● **Work required**
In the material below, some lines may hold the word "depth"; state how many do, giving only the number.

● **Stored data**
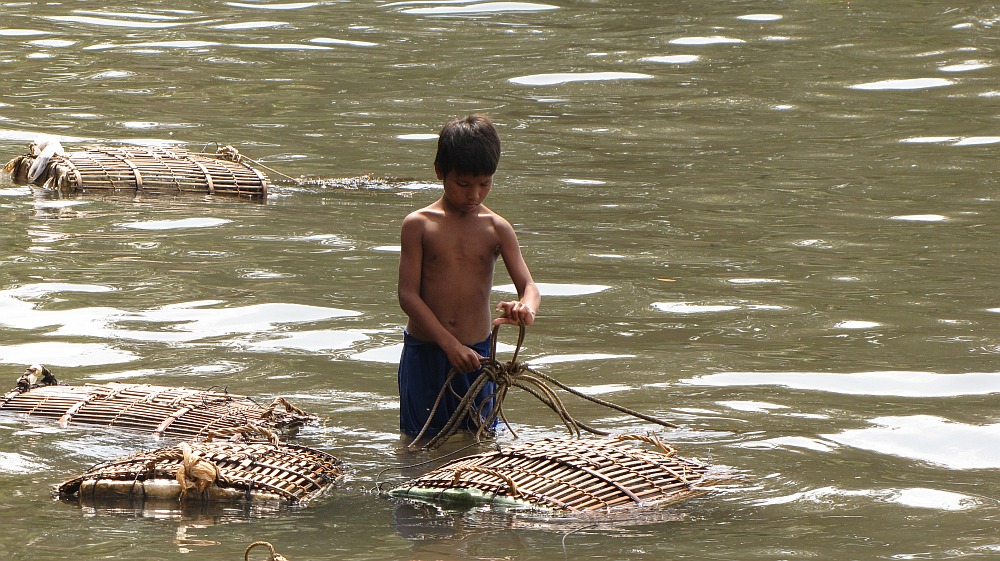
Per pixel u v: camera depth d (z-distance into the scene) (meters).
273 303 29.38
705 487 18.72
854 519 17.48
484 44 77.81
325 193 42.94
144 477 18.33
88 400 22.16
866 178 46.38
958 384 24.19
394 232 37.25
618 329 28.12
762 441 21.08
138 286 30.62
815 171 47.66
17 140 50.78
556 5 90.50
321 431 21.62
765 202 42.34
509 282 32.03
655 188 44.59
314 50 75.31
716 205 41.88
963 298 30.59
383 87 65.50
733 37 79.50
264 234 36.62
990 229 38.28
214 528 16.94
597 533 16.80
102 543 16.31
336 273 32.41
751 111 60.50
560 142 53.19
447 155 21.83
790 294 31.05
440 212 22.36
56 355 25.39
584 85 66.50
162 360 25.27
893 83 67.06
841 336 27.50
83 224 37.16
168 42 76.69
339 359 25.73
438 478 18.56
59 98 60.72
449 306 22.27
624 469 19.02
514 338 27.34
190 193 41.97
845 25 82.81
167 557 15.84
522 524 17.11
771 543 16.53
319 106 60.47
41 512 17.44
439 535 16.70
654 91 65.31
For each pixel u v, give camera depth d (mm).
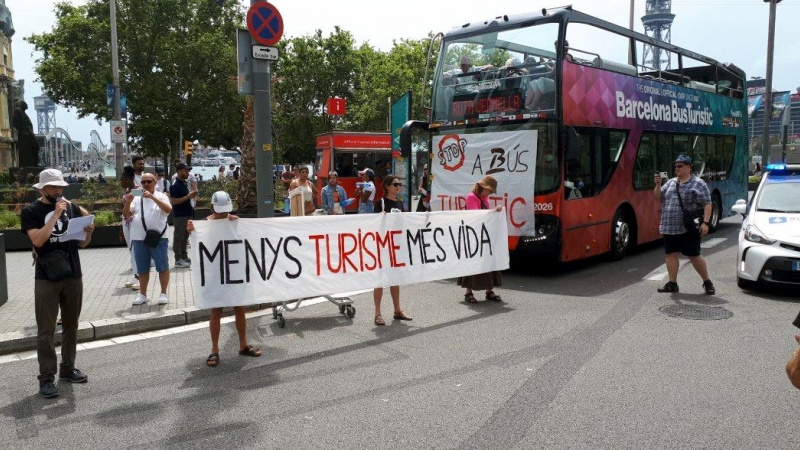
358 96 43156
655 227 12703
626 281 9438
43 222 4988
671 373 5191
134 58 38344
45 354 4965
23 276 10500
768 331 6453
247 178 17281
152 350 6203
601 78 10578
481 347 6066
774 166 9383
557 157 9523
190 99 38312
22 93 51562
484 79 10305
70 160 100062
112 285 9430
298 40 42125
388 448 3891
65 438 4148
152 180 7832
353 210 23922
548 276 10117
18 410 4668
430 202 11062
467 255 8047
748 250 8234
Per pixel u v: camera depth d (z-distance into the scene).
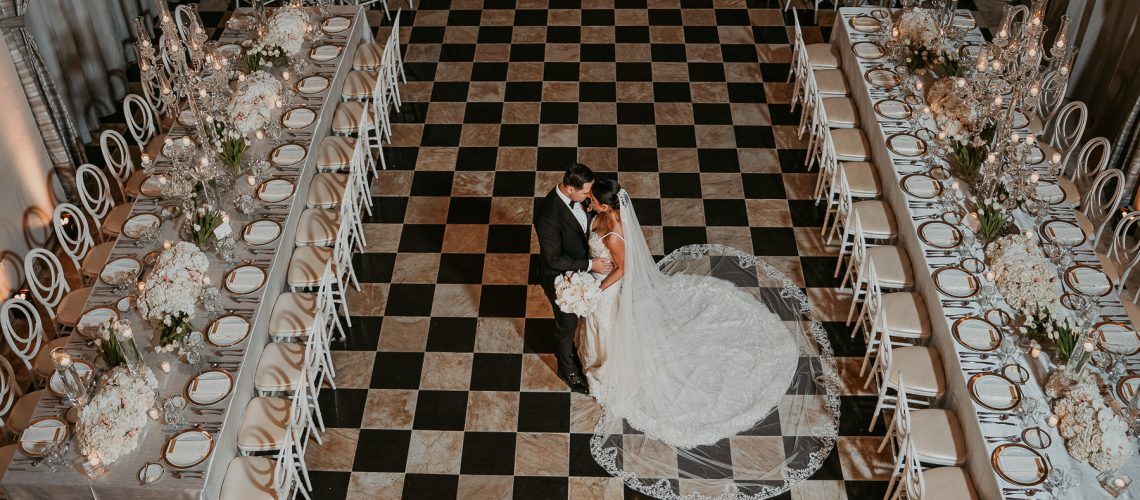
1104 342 5.46
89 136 8.73
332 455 6.10
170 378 5.45
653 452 6.03
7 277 7.07
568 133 8.53
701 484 5.86
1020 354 5.50
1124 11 7.89
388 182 8.08
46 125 7.43
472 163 8.24
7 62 7.01
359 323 6.92
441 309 7.01
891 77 7.67
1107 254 7.35
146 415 5.12
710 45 9.58
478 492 5.88
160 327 5.54
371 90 8.12
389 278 7.24
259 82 7.13
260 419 5.58
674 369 6.33
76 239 7.79
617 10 10.09
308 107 7.48
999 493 4.86
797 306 6.99
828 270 7.29
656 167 8.18
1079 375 5.14
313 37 8.16
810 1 10.14
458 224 7.68
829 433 6.14
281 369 5.82
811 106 8.08
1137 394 4.90
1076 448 4.88
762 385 6.35
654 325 6.32
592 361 6.34
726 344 6.54
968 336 5.60
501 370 6.58
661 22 9.91
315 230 6.80
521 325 6.89
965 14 8.33
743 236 7.57
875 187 7.19
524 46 9.60
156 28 10.01
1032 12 6.70
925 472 5.34
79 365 5.46
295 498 5.82
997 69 6.98
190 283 5.58
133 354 5.16
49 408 5.25
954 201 6.49
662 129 8.57
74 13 8.33
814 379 6.47
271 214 6.55
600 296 5.75
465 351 6.72
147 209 6.49
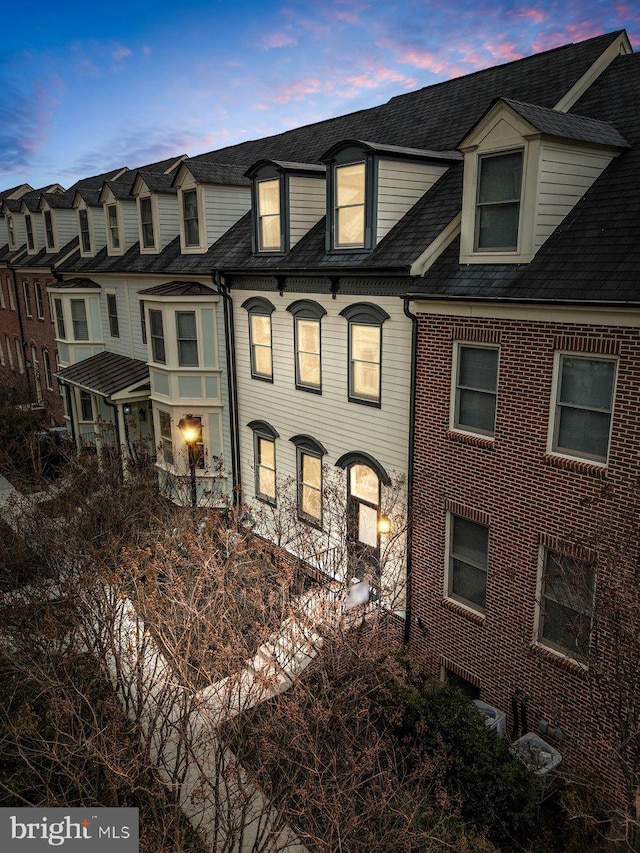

● **Output**
3